A few weeks ago, India celebrated Republic Day. It was, as always, a solemn occasion. For us, Republic Day marks the day when we adopted our Constitution and became a Republic.
But not all Republic Days are solemn. Nor do they come every year. Whangamōmona, a small settlement in rugged New Zealand’s North Island, celebrates Republic Day in January, but only every two years. It last celebtrated its Republic Day on Jan 18, 2025, marking 36 years of independence. Hundreds of visitors attended the event, which featured rural activities, a sheep race, presidential elections
Whangamōmona has a funny backstory. It seceded from New Zealand. How and why did this come about?

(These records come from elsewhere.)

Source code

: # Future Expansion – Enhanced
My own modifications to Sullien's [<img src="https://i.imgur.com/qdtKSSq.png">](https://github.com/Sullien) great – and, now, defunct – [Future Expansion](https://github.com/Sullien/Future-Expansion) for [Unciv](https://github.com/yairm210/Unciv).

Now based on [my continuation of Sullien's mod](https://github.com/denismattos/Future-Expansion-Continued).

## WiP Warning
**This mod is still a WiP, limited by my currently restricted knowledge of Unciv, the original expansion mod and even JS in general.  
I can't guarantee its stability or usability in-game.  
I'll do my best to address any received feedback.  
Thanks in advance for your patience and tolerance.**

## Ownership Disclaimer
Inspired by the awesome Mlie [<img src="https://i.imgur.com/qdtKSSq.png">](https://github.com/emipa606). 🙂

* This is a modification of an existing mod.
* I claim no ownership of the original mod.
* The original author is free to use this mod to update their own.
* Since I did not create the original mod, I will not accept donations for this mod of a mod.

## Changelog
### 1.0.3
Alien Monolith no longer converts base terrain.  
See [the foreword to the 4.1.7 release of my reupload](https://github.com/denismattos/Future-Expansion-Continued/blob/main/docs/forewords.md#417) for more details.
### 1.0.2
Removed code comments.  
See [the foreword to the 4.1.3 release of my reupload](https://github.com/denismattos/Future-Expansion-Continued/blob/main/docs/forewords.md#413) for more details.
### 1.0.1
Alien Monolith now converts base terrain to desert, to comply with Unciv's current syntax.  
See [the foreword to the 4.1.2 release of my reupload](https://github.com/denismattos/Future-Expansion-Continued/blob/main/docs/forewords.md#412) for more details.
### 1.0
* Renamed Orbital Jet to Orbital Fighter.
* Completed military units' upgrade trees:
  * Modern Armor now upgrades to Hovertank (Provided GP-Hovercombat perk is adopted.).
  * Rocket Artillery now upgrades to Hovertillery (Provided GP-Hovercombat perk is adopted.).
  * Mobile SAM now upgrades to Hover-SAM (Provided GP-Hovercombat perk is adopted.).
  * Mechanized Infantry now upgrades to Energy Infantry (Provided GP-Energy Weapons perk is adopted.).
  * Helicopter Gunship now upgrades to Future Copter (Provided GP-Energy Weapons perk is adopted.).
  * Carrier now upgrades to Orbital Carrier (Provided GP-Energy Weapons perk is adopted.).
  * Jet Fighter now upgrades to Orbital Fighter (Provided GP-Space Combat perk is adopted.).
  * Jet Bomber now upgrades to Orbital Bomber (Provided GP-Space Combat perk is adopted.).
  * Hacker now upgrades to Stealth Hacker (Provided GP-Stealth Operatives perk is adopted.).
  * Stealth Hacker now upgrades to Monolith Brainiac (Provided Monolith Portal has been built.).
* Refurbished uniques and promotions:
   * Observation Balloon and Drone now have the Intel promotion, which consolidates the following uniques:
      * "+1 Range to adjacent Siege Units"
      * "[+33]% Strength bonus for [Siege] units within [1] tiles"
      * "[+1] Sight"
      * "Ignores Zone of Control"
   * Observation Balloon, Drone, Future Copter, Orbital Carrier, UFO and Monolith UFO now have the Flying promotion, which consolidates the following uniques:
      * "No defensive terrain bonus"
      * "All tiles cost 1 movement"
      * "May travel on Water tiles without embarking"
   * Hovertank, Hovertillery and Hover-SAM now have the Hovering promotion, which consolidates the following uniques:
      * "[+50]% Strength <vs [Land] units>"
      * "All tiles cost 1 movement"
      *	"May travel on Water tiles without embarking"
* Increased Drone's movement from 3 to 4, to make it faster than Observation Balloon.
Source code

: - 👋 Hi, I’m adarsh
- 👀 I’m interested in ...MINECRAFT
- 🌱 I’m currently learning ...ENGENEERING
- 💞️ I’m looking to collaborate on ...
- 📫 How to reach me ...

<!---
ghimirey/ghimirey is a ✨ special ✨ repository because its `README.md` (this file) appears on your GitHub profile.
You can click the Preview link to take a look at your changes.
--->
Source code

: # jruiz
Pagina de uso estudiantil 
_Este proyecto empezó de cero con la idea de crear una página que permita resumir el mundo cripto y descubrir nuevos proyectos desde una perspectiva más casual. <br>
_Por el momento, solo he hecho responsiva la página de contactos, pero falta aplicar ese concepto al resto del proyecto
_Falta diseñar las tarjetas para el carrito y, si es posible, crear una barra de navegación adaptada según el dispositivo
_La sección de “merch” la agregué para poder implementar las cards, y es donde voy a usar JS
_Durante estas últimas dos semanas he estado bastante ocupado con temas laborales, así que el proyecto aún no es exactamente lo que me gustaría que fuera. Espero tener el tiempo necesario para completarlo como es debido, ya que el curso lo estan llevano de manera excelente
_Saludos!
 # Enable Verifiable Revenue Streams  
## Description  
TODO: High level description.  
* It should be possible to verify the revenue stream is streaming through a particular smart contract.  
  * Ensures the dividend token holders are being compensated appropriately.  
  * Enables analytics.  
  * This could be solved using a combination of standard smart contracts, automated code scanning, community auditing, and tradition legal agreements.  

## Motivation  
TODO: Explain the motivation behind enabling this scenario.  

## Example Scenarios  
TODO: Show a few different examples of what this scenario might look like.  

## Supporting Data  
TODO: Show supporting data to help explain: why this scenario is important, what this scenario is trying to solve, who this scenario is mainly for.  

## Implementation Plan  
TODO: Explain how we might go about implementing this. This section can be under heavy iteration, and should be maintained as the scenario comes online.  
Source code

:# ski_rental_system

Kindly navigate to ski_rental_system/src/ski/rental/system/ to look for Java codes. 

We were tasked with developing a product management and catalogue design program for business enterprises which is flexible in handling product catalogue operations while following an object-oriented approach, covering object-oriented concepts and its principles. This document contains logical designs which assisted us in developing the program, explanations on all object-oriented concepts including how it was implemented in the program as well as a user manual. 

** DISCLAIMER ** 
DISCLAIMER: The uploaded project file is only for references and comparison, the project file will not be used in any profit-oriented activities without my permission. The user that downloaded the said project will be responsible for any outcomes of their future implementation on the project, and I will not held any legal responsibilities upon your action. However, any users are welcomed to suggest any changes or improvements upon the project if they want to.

In 1989, New Zealand restructured its local government boundaries. For decades, Whangamōmona had been part of the Taranaki region. But the reforms shifted it into the Manawatū-Whanganui region instead. On paper, this was administrative housekeeping. On the ground, it felt like cultural displacement.
The town identified economically and socially with Taranaki. Farming networks, community ties, supply routes were all there. But suddenly, they were told they belonged somewhere else.
So on 1 November 1989, in response to what they saw as distant bureaucratic meddling, Whangamōmona declared itself an independent republic.
But this wasn’t angry secession. It was satire with a straight face.
The Republic of Whangamōmona established:
- A president
- A passport (yes, you can get it stamped)
- A national day
- And a constitution — loosely interpreted
The tone was tongue-in-cheek, but based very much on community pride. Every two years, on Republic Day (in January), thousands of visitors descend on this tiny town of fewer than 50 permanent residents. There are sheep races. Gumboot throwing. Debates. Parades. And, most importantly, the presidential election.
The candidates over the years have included:
- A goat (Billy Gumboot)
- A poodle
- A human (briefly)
- And even a tortoise

A race to choose the President
Billy Gumboot, the goat, was perhaps the most iconic president. He reportedly served with dignity until his untimely death in 1999. His successor? Tai the poodle.
Isolation as Identity
Whangamōmona isn’t easy to get to. It lies along the Forgotten World Highway — which is honestly one of the best road names ever conceived. The route winds through dramatic hills, misty valleys, and farmland that feels cinematic in its remoteness.
In the early 20th century, Whangamōmona was a frontier settlement, established during railway expansion. It once had a hotel, a school, a hall, and enough settlers to sustain real momentum.
Then the railway declined. Young people left. Farms consolidated. The population shrank.
Like many rural communities worldwide, it faced the existential question: how do you survive when the economic centre shifts away?
Whangamōmona’s answer was genius: if you cannot compete on scale, compete on story.
The “Republic” became a brand. Visitors stop at the Whangamōmona Hotel (the town’s social nucleus), get their passports stamped, and take photos with the republic signage.
Instead of being “a place left behind,” Whangamōmona became “that place bold enough to declare independence.”
Why This Tiny Republic Matters
In a world where declarations of independence are usually soaked in conflict, Whangamōmona offers something softer: protest through humour.
It reminds us that governance is, at some level, a social agreement — and that local identity matters deeply. The town’s mock-secession wasn’t a rejection of New Zealand. It was a wink at centralised decision-making.
There is no bitterness in it now. Only tradition.
Republic Day is less about rebellion and more about reunion. Former residents return. Visitors become temporary citizens. The town swells with life.
For one weekend, the population multiplies many times over. And the republic thrives.
Who gets to decide where we belong?
Sometimes the answer is: we do.
And maybe that’s why this story resonates so widely. It’s about scale — how small places can assert symbolic power. It’s about humour as strategy. It’s about community cohesion in the face of administrative indifference.
Whangamōmona could have quietly faded into obscurity. Instead, it elected a goat.
That choice tells you everything.
A funny story with profound lessons about identity and self-assertion.